• **YOUR GOAL**: In the entries below, find the line containing "fazendo piada com a coisa toda mas eles". Copy it and all lines after it, exactly, through the end.

• **Saved entries**:
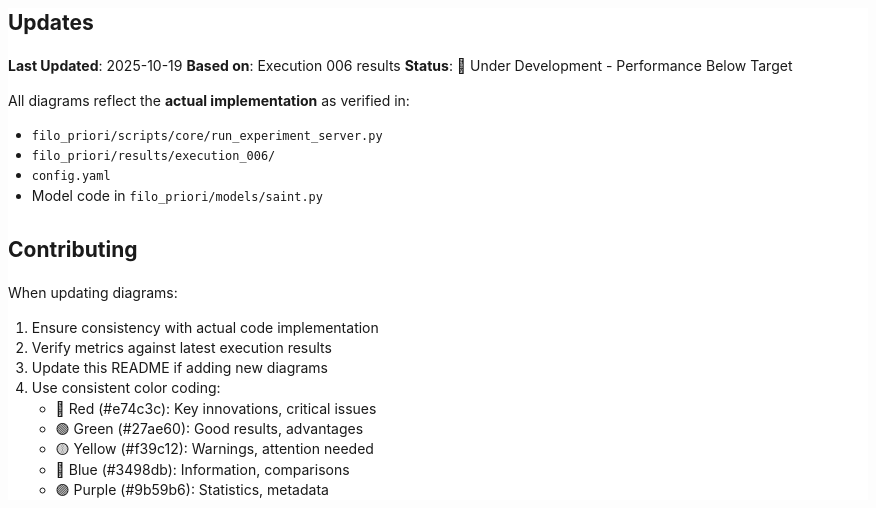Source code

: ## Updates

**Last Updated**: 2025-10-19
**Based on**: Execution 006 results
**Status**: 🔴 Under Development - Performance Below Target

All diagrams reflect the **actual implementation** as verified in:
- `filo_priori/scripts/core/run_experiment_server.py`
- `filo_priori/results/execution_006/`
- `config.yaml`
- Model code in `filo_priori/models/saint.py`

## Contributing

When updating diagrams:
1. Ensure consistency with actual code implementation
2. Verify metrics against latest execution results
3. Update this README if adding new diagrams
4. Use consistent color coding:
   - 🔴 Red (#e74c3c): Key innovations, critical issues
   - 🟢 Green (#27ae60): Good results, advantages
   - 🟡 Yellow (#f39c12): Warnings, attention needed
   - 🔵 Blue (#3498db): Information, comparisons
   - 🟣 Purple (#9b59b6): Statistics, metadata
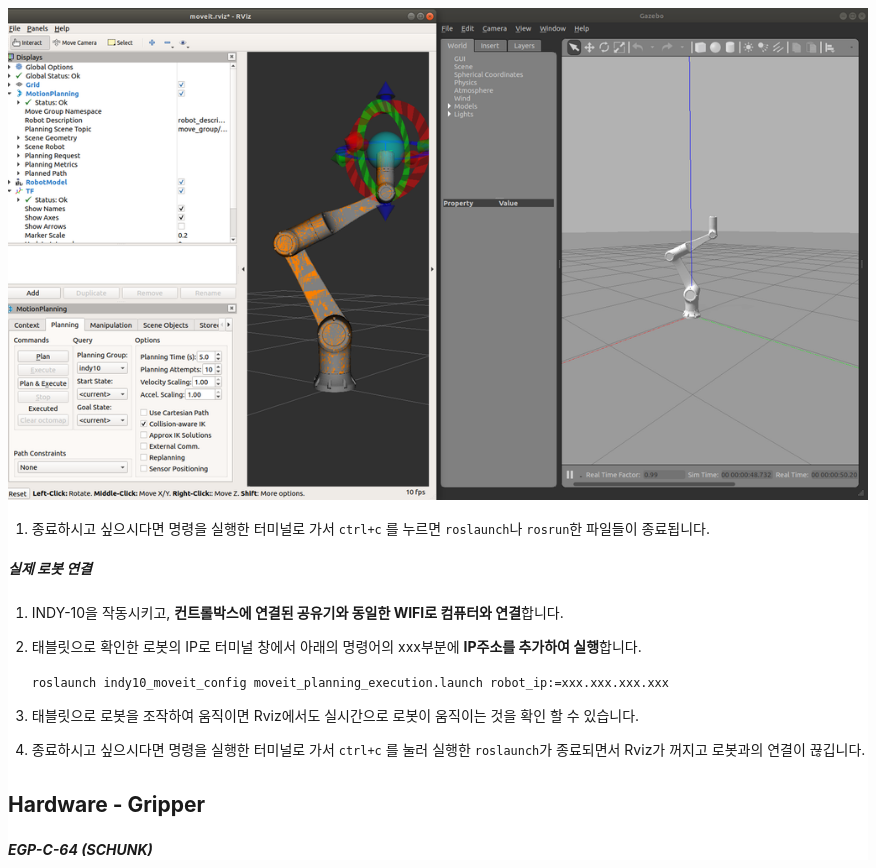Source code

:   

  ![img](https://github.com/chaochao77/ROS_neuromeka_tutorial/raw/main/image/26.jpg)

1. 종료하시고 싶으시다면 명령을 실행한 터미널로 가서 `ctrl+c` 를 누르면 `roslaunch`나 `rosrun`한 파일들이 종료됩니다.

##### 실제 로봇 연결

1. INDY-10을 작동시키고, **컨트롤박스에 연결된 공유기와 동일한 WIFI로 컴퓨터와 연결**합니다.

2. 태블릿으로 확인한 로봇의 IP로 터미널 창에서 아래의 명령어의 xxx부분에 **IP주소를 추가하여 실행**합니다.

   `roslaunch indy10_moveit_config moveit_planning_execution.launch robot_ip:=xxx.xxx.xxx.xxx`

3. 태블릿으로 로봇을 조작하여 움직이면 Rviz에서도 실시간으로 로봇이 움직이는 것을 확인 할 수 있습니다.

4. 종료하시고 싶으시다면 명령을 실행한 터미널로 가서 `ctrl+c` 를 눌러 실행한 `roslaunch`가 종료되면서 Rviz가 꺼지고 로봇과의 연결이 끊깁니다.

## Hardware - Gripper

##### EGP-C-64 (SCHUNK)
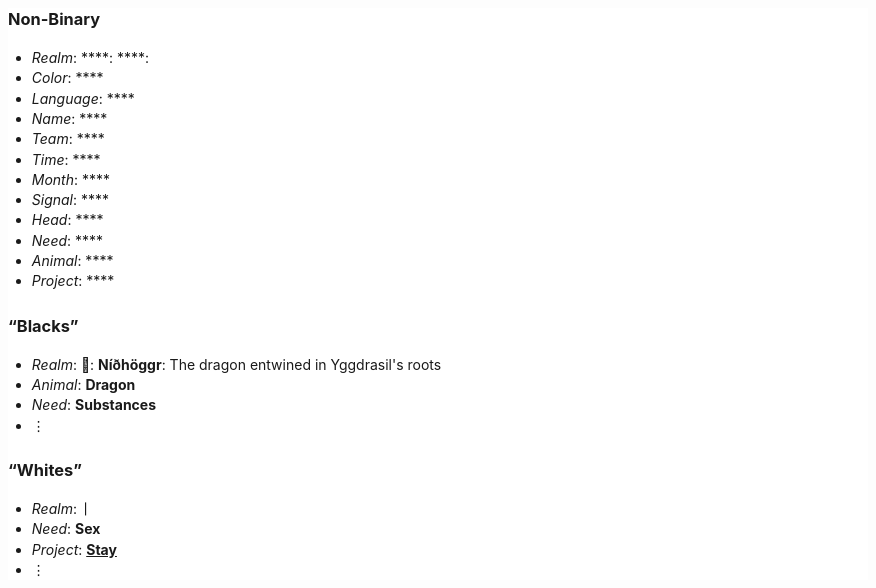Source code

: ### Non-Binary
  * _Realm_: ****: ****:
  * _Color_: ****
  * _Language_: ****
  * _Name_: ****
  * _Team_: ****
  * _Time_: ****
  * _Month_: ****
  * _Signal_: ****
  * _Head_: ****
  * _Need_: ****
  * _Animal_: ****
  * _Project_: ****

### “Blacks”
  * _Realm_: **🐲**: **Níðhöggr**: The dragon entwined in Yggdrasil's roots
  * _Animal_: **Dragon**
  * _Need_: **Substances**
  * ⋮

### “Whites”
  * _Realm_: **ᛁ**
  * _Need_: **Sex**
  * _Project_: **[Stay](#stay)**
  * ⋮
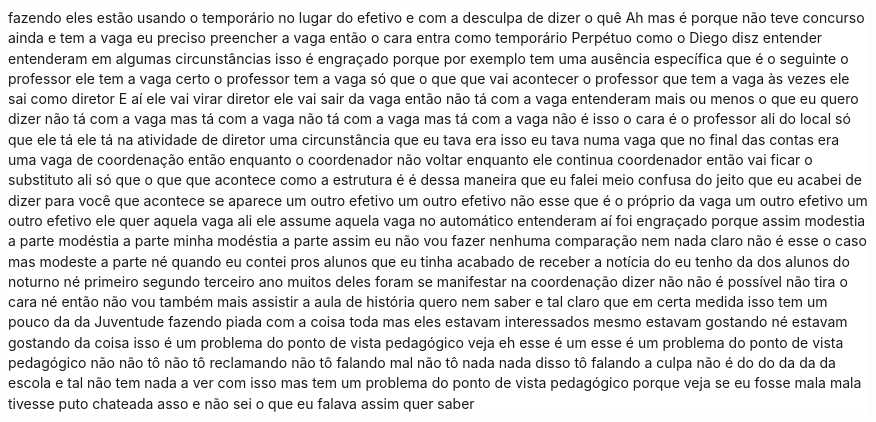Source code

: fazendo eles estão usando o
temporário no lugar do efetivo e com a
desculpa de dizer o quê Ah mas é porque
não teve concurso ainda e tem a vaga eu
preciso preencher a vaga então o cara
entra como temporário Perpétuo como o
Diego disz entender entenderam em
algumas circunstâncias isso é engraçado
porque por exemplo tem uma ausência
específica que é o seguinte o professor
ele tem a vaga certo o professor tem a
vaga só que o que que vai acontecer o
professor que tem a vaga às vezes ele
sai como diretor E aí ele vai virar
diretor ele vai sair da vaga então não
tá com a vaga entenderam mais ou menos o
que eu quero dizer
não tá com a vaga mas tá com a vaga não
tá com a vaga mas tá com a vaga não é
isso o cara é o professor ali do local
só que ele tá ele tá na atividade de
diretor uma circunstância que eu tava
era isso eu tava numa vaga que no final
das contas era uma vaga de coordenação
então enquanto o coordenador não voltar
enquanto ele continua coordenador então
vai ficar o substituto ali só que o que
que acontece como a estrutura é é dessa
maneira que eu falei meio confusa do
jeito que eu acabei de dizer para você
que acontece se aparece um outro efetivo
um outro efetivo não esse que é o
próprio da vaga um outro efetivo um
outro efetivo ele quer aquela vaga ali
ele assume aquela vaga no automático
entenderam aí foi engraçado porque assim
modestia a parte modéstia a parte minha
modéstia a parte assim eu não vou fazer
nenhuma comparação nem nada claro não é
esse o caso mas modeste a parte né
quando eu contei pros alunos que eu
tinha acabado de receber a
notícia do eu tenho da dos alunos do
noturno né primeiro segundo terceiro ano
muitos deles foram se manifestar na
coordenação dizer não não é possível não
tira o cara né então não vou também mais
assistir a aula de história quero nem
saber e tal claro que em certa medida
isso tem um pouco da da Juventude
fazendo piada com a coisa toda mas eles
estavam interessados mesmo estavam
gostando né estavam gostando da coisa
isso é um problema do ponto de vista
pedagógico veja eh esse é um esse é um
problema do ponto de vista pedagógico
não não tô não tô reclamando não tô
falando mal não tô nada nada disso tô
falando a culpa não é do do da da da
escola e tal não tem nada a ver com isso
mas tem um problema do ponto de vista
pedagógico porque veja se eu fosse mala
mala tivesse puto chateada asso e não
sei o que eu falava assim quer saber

• **EXERCISE ANSWER**:
fazendo piada com a coisa toda mas eles
estavam interessados mesmo estavam
gostando né estavam gostando da coisa
isso é um problema do ponto de vista
pedagógico veja eh esse é um esse é um
problema do ponto de vista pedagógico
não não tô não tô reclamando não tô
falando mal não tô nada nada disso tô
falando a culpa não é do do da da da
escola e tal não tem nada a ver com isso
mas tem um problema do ponto de vista
pedagógico porque veja se eu fosse mala
mala tivesse puto chateada asso e não
sei o que eu falava assim quer saber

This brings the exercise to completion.